Why Are Public Pensions Often Underfunded?
Defined-benefit pension systems are essentially promises. The government promises a specific benefit to beneficiaries when they retire. You would think that these plan participants would want their pension system to be fully funded (that it would have enough money to cover the anticipated future benefits). Why then are public pensions so often underfunded? This occurs even when pension plan participants serve on the governing boards. This suggests that plan managers and beneficiaries want to keep the plans underfunded. But why?
In a recent article in the journal Perspectives on Politics, Sarah Anzia and Terry Moe examine whether pension plans that have pension beneficiaries serving on the board are more likely to underfund their pension systems. In the paper, they explain the logic behind underfunded pensions:
Another basic feature of pension politics is that public workers and their unions have incentives to support the chronic underfunding of their own pensions. Due to state statutes, constitutions, and judicial decisions, pensions promised by state politicians are backed by strong legal protections almost everywhere; and public workers thus know they will eventually get what they are promised even if their pension plans are currently underfunded. Indeed, because full funding on a regular schedule would be tremendously costly for state (and local) budgets— crowding out other services, forcing higher taxes, making the true costs of pensions painfully transparent to citizens —public workers and their unions have incentives to prefer that their pension plans be underfunded. Underfunding enables the fiscal illusion that pension benefits are much less expensive than they really are. If public workers and their unions want increasingly generous benefits in future years, they need to convince the public that these benefits are not costly to provide. At the same time, underfunding keeps employee contributions to their own pension funds at low levels; and by keeping contributions by their employers down, they are freeing up public money for other government services, keeping public workers employed—and providing funds for their own salaries and raises.
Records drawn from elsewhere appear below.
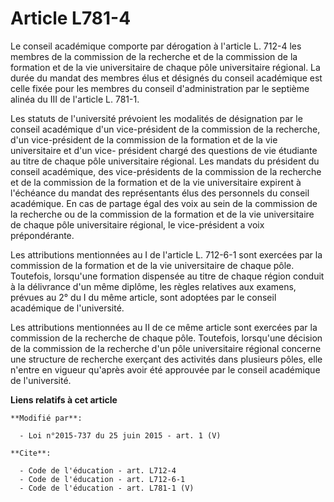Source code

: # Article L781-4

Le conseil académique comporte par dérogation à l'article L. 712-4 les membres de la commission de la recherche et de la
commission de la formation et de la vie universitaire de chaque pôle universitaire régional. La durée du mandat des membres
élus et désignés du conseil académique est celle fixée pour les membres du conseil d'administration par le septième alinéa du
III de l'article L. 781-1. 

Les statuts de l'université prévoient les modalités de désignation par le conseil académique d'un vice-président de la
commission de la recherche, d'un vice-président de la commission de la formation et de la vie universitaire et d'un vice-
président chargé des questions de vie étudiante au titre de chaque pôle universitaire régional. Les mandats du président du
conseil académique, des vice-présidents de la commission de la recherche et de la commission de la formation et de la vie
universitaire expirent à l'échéance du mandat des représentants élus des personnels du conseil académique. En cas de partage
égal des voix au sein de la commission de la recherche ou de la commission de la formation et de la vie universitaire de
chaque pôle universitaire régional, le vice-président a voix prépondérante. 

Les attributions mentionnées au I de l'article L. 712-6-1 sont exercées par la commission de la formation et de la vie
universitaire de chaque pôle. Toutefois, lorsqu'une formation dispensée au titre de chaque région conduit à la délivrance
d'un même diplôme, les règles relatives aux examens, prévues au 2° du I du même article, sont adoptées par le conseil
académique de l'université. 

Les attributions mentionnées au II de ce même article sont exercées par la commission de la recherche de chaque pôle.
Toutefois, lorsqu'une décision de la commission de la recherche d'un pôle universitaire régional concerne une structure de
recherche exerçant des activités dans plusieurs pôles, elle n'entre en vigueur qu'après avoir été approuvée par le conseil
académique de l'université.

**Liens relatifs à cet article**

	**Modifié par**:

	  - Loi n°2015-737 du 25 juin 2015 - art. 1 (V)

	**Cite**:

	  - Code de l'éducation - art. L712-4
	  - Code de l'éducation - art. L712-6-1
	  - Code de l'éducation - art. L781-1 (V)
Each of Missouri’s three teacher pension systems (Kansas City, St. Louis, and Public School & Education Employee Retirement Systems of Missouri (PSRS)) have board members who are also members of the pension system. In St. Louis, the system is currently funded at 78.1%, the lowest funded ratio since 1992. Kansas City’s funded ratio is just 66.2%. PSRS, the system which covers teachers throughout the rest of the state, has the highest-funded ratio, 84.4%. These figures, of course, rely on the pension plan’s rosy assumptions. More conservative (and arguably more realistic) estimates put the funded ratios for each of the plans below 60%.
Overall, support among teachers for Missouri’s teacher pension systems is high. But would teachers continue to support the pension plan if they had to increase their contributions to fully fund their plan?